* BRIEF *
Your response must be made up of each line in the data below that contains the string "внутренние".

Structured page parsing data
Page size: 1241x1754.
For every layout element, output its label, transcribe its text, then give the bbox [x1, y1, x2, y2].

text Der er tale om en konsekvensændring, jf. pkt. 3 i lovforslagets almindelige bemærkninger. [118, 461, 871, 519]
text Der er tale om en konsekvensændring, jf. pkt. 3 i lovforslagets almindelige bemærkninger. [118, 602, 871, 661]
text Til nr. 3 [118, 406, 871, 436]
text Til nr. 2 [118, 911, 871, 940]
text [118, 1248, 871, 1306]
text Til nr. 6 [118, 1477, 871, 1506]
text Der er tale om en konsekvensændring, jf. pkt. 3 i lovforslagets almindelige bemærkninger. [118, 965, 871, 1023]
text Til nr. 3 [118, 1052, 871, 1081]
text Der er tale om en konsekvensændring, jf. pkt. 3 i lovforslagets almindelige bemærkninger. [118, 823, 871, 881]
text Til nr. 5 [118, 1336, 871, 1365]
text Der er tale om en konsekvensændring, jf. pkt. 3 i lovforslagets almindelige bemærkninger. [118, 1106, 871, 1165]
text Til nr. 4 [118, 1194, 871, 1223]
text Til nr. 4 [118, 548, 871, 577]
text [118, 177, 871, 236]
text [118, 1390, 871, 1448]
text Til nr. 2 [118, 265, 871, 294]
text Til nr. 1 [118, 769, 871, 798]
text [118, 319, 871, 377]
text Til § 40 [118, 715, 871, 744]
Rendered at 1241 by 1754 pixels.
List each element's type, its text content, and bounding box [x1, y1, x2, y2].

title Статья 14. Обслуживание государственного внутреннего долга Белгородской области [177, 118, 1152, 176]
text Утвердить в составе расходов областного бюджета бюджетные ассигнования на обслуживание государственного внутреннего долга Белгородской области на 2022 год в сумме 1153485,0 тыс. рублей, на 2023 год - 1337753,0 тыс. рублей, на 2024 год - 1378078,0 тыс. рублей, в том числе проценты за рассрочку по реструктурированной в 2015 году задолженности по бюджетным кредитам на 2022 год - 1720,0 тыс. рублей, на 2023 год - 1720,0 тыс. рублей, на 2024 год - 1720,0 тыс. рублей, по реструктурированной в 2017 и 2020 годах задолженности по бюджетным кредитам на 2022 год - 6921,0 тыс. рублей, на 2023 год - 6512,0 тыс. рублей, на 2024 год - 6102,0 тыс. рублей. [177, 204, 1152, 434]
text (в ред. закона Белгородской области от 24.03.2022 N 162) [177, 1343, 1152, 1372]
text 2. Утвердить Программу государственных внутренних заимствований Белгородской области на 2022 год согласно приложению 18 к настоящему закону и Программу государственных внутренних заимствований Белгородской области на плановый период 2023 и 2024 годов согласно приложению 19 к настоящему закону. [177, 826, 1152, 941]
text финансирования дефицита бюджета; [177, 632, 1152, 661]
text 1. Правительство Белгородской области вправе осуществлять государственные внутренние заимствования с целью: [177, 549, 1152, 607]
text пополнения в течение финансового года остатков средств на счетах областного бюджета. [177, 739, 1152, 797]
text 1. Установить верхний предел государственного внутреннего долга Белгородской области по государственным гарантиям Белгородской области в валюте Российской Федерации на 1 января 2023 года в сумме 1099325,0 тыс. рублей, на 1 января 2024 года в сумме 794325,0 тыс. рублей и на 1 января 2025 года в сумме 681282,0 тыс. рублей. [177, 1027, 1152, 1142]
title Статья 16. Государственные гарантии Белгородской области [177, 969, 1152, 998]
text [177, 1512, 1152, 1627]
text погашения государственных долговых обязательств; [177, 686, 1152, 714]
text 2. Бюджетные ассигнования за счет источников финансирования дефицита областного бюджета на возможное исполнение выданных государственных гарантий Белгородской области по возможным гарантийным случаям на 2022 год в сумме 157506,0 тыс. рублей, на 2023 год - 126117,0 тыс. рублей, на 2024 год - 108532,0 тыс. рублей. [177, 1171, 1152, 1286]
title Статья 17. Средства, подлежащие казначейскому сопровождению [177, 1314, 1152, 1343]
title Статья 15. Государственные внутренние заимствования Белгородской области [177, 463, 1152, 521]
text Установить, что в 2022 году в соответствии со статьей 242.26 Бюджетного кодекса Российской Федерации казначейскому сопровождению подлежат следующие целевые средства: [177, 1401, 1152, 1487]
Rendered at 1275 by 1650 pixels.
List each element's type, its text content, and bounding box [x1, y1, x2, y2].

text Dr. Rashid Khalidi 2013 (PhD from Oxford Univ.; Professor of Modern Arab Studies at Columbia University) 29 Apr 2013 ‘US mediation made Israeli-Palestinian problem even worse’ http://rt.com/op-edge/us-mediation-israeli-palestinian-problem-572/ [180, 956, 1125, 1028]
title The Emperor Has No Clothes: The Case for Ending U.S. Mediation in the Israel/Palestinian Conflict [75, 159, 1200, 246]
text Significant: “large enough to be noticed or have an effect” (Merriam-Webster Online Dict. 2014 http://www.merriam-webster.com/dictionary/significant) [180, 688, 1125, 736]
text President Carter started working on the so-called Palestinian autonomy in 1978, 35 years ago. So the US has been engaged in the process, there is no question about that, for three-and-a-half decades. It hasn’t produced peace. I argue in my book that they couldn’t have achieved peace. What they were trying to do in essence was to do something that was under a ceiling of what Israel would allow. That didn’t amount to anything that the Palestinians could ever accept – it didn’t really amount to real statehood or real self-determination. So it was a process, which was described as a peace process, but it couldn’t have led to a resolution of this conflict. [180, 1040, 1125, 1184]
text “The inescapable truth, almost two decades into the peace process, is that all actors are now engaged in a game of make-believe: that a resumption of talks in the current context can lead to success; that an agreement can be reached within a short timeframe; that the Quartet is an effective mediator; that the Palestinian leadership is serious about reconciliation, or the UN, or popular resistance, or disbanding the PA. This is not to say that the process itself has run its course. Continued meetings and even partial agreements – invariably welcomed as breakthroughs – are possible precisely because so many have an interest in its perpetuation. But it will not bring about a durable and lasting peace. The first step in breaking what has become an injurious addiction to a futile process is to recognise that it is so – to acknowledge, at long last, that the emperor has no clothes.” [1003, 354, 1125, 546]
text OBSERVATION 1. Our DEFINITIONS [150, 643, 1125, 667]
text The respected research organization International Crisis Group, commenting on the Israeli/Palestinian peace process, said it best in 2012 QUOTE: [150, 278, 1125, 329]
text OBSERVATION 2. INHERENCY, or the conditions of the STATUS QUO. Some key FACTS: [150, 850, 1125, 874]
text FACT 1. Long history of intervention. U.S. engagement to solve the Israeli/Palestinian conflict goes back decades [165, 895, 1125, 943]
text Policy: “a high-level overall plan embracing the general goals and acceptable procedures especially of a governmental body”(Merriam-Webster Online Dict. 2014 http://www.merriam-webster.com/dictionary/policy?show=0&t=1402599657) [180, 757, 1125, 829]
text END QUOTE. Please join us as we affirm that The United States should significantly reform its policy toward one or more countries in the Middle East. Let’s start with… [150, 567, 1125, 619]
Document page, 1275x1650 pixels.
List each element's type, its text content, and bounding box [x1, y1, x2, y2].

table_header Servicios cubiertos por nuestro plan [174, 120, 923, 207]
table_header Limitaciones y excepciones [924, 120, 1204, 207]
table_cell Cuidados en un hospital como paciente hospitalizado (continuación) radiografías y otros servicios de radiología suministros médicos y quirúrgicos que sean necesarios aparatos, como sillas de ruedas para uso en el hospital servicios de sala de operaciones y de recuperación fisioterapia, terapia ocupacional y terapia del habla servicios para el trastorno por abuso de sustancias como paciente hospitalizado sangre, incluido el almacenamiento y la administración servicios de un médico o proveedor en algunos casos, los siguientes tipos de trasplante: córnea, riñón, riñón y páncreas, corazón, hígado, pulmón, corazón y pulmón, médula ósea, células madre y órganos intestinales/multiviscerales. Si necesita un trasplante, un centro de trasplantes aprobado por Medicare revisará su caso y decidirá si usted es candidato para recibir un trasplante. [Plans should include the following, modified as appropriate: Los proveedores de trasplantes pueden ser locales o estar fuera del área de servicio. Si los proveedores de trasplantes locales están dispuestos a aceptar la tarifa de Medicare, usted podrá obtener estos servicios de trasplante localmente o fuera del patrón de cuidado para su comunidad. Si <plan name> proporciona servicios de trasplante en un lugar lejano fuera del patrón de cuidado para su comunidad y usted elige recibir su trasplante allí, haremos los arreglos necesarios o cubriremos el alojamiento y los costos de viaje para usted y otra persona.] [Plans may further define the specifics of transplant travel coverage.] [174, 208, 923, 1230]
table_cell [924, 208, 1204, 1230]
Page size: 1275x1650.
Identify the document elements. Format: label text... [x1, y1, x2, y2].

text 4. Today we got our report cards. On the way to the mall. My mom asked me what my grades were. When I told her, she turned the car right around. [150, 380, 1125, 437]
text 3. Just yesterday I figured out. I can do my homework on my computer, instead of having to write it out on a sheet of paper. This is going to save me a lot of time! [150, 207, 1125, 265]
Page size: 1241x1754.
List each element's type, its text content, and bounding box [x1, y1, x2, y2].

* WRITTEN ANSWER *
text 1. Правительство Белгородской области вправе осуществлять государственные внутренние заимствования с целью: [177, 549, 1152, 607]
title Статья 15. Государственные внутренние заимствования Белгородской области [177, 463, 1152, 521]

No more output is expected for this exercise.